Where the lines below hold images, skip those and copy every word exactly.

[[ Data shown, beginning ]]

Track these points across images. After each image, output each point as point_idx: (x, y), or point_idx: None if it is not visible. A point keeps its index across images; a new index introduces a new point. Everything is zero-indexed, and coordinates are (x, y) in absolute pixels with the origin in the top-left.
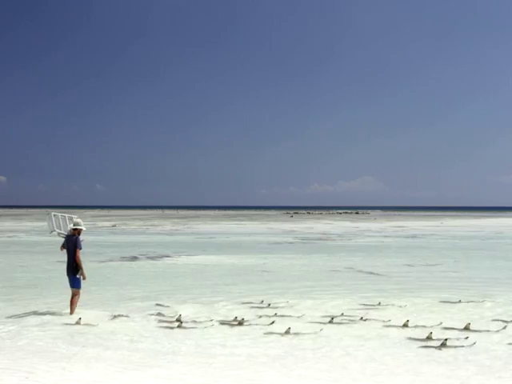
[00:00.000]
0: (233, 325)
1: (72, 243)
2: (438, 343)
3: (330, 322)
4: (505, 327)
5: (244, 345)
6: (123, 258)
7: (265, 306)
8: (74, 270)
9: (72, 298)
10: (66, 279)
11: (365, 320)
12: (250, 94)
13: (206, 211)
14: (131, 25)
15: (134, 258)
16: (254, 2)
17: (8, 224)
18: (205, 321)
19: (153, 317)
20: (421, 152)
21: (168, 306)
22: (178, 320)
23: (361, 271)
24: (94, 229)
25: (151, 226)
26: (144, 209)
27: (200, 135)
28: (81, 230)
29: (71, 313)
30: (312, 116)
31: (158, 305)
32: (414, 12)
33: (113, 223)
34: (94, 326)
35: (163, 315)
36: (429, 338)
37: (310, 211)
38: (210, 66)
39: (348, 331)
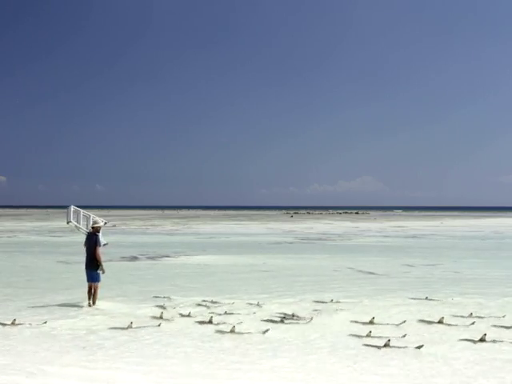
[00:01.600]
0: (203, 322)
1: (93, 241)
2: (382, 342)
3: (282, 321)
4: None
5: (177, 342)
6: (123, 258)
7: (255, 304)
8: (94, 265)
9: (89, 290)
10: (66, 278)
11: (310, 319)
12: (250, 94)
13: (206, 211)
14: (131, 25)
15: (134, 258)
16: (254, 2)
17: (8, 224)
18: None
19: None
20: (421, 152)
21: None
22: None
23: (360, 271)
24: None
25: (151, 226)
26: (144, 209)
27: (200, 135)
28: (99, 227)
29: (93, 303)
30: (312, 116)
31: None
32: (414, 12)
33: (113, 223)
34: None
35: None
36: (368, 336)
37: (310, 211)
38: (210, 66)
39: (292, 330)
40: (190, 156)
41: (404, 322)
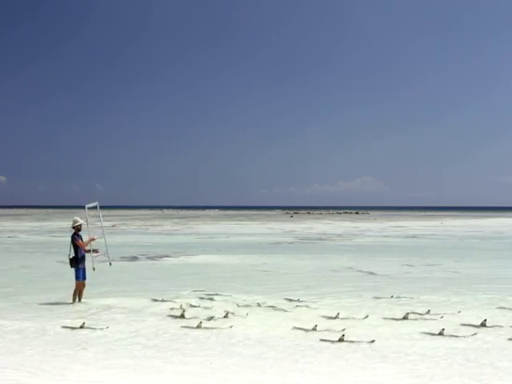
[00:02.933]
0: (175, 316)
1: (71, 239)
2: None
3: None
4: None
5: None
6: (123, 258)
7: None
8: (72, 264)
9: (76, 288)
10: (66, 278)
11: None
12: (250, 94)
13: (206, 211)
14: (131, 25)
15: (134, 258)
16: (254, 1)
17: (8, 224)
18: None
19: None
20: (421, 152)
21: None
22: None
23: (360, 271)
24: (94, 229)
25: (151, 226)
26: (144, 209)
27: (200, 135)
28: (80, 225)
29: (79, 300)
30: (312, 116)
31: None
32: (414, 12)
33: (113, 223)
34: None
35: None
36: (314, 330)
37: (310, 211)
38: (210, 66)
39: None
40: (190, 156)
41: (366, 316)
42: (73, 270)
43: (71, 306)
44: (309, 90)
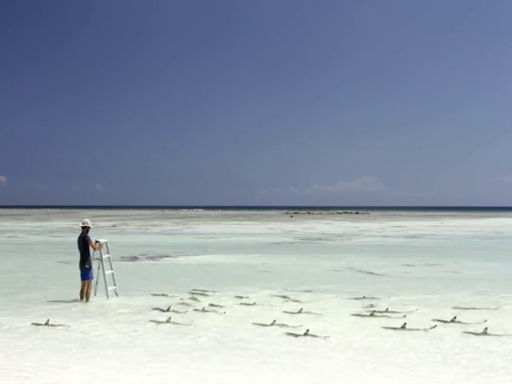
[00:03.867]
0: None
1: (81, 239)
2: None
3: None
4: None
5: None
6: (123, 258)
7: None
8: (83, 264)
9: (82, 288)
10: (67, 278)
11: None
12: (250, 94)
13: (206, 211)
14: (131, 25)
15: (134, 258)
16: (254, 1)
17: (8, 224)
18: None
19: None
20: (421, 152)
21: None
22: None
23: (360, 271)
24: (94, 229)
25: (151, 226)
26: (144, 209)
27: (200, 135)
28: (88, 227)
29: (86, 300)
30: (312, 116)
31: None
32: (415, 12)
33: (113, 223)
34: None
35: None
36: (272, 324)
37: (310, 211)
38: (210, 66)
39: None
40: (190, 156)
41: (328, 311)
42: (78, 269)
43: (78, 304)
44: (309, 89)
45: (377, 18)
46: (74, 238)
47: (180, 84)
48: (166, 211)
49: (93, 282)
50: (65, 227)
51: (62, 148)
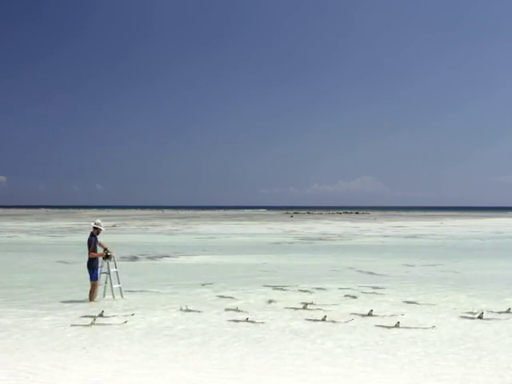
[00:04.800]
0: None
1: (87, 240)
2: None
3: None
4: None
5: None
6: (123, 258)
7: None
8: (88, 264)
9: (93, 288)
10: (67, 278)
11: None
12: (250, 94)
13: (206, 211)
14: (132, 25)
15: (134, 258)
16: (254, 1)
17: (8, 224)
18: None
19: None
20: (421, 152)
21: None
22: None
23: (360, 271)
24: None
25: (151, 226)
26: (144, 209)
27: (200, 135)
28: (100, 229)
29: (90, 300)
30: (312, 116)
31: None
32: (414, 12)
33: (113, 223)
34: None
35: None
36: (247, 320)
37: (310, 211)
38: (210, 66)
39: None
40: (190, 156)
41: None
42: (85, 270)
43: (85, 304)
44: (309, 89)
45: (376, 18)
46: (74, 238)
47: (180, 84)
48: (166, 211)
49: (98, 282)
50: (65, 227)
51: (61, 148)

[[ Data shown, end ]]

Reply to the task →
Track these points across images. After each image, output each point as point_idx: (x, y), or point_idx: None if it is not visible. A point keeps its index across images; a new index introduces a new point. Everything is zero-indexed, and coordinates are (x, y) in absolute pixels with the origin in the top-left.
[00:00.000]
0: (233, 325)
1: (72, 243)
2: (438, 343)
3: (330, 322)
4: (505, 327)
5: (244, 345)
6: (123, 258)
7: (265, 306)
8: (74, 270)
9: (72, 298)
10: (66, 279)
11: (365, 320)
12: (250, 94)
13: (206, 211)
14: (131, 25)
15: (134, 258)
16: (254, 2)
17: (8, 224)
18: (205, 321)
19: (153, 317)
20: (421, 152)
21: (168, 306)
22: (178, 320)
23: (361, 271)
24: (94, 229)
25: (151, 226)
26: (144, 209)
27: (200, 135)
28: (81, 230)
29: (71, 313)
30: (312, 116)
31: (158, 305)
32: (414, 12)
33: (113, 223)
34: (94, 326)
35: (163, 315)
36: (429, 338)
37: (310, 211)
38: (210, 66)
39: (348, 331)
[00:01.600]
0: (203, 322)
1: (93, 241)
2: (382, 342)
3: (282, 321)
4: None
5: (177, 342)
6: (123, 258)
7: (255, 304)
8: (94, 265)
9: (89, 290)
10: (66, 278)
11: (310, 319)
12: (250, 94)
13: (206, 211)
14: (131, 25)
15: (134, 258)
16: (254, 2)
17: (8, 224)
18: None
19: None
20: (421, 152)
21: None
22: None
23: (360, 271)
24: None
25: (151, 226)
26: (144, 209)
27: (200, 135)
28: (99, 227)
29: (93, 303)
30: (312, 116)
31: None
32: (414, 12)
33: (113, 223)
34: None
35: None
36: (368, 336)
37: (310, 211)
38: (210, 66)
39: (292, 330)
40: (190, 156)
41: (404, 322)
[00:02.933]
0: (175, 316)
1: (71, 239)
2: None
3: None
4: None
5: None
6: (123, 258)
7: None
8: (72, 264)
9: (76, 288)
10: (66, 278)
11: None
12: (250, 94)
13: (206, 211)
14: (131, 25)
15: (134, 258)
16: (254, 1)
17: (8, 224)
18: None
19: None
20: (421, 152)
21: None
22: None
23: (360, 271)
24: (94, 229)
25: (151, 226)
26: (144, 209)
27: (200, 135)
28: (80, 225)
29: (79, 300)
30: (312, 116)
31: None
32: (414, 12)
33: (113, 223)
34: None
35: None
36: (314, 330)
37: (310, 211)
38: (210, 66)
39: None
40: (190, 156)
41: (366, 316)
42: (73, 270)
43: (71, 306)
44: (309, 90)
[00:03.867]
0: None
1: (81, 239)
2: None
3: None
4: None
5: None
6: (123, 258)
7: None
8: (83, 264)
9: (82, 288)
10: (67, 278)
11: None
12: (250, 94)
13: (206, 211)
14: (131, 25)
15: (134, 258)
16: (254, 1)
17: (8, 224)
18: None
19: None
20: (421, 152)
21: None
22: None
23: (360, 271)
24: (94, 229)
25: (151, 226)
26: (144, 209)
27: (200, 135)
28: (88, 227)
29: (86, 300)
30: (312, 116)
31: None
32: (415, 12)
33: (113, 223)
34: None
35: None
36: (272, 324)
37: (310, 211)
38: (210, 66)
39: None
40: (190, 156)
41: (328, 311)
42: (78, 269)
43: (78, 304)
44: (309, 89)
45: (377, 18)
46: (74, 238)
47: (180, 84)
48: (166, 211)
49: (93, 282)
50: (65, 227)
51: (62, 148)
[00:04.800]
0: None
1: (87, 240)
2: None
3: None
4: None
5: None
6: (123, 258)
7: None
8: (88, 264)
9: (93, 288)
10: (67, 278)
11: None
12: (250, 94)
13: (206, 211)
14: (132, 25)
15: (134, 258)
16: (254, 1)
17: (8, 224)
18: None
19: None
20: (421, 152)
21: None
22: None
23: (360, 271)
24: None
25: (151, 226)
26: (144, 209)
27: (200, 135)
28: (100, 229)
29: (90, 300)
30: (312, 116)
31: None
32: (414, 12)
33: (113, 223)
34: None
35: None
36: (247, 320)
37: (310, 211)
38: (210, 66)
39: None
40: (190, 156)
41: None
42: (85, 270)
43: (85, 304)
44: (309, 89)
45: (376, 18)
46: (74, 238)
47: (180, 84)
48: (166, 211)
49: (98, 282)
50: (65, 227)
51: (61, 148)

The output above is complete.